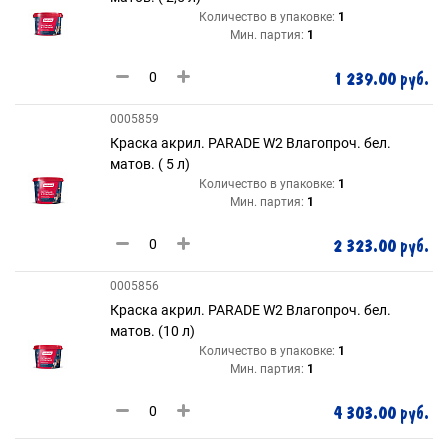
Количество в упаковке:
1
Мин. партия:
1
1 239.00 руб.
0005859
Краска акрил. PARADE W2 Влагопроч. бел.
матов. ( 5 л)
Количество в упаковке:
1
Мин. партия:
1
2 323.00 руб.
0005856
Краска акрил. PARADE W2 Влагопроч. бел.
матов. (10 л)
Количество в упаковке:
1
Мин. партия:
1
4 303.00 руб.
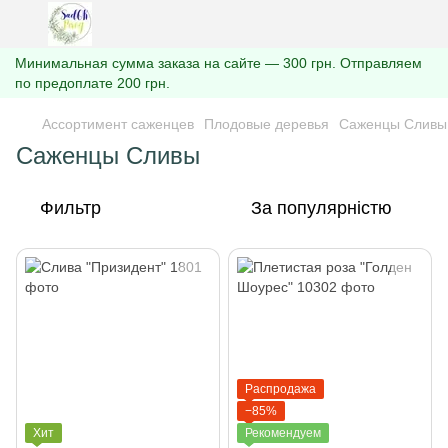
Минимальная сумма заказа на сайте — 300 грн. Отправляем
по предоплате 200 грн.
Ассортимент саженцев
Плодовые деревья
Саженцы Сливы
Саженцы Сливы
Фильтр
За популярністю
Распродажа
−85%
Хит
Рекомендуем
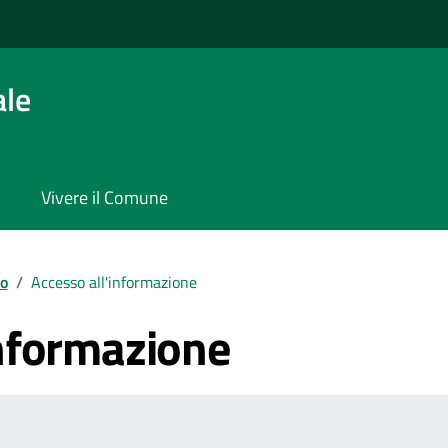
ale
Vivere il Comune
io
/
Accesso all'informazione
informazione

_ _ _ _ _ _ _

With the pictures removed, set down the entire listing exactly.

- **Solution to this task**:
Количество в упаковке:
1
Мин. партия:
1
1 239.00 руб.
0005859
Краска акрил. PARADE W2 Влагопроч. бел.
матов. ( 5 л)
Количество в упаковке:
1
Мин. партия:
1
2 323.00 руб.
0005856
Краска акрил. PARADE W2 Влагопроч. бел.
матов. (10 л)
Количество в упаковке:
1
Мин. партия:
1
4 303.00 руб.
Минимальная сумма заказа на сайте — 300 грн. Отправляем
по предоплате 200 грн.
Ассортимент саженцев
Плодовые деревья
Саженцы Сливы
Саженцы Сливы
Фильтр
За популярністю
Распродажа
−85%
Хит
Рекомендуем
ale
Vivere il Comune
io
/
Accesso all'informazione
informazione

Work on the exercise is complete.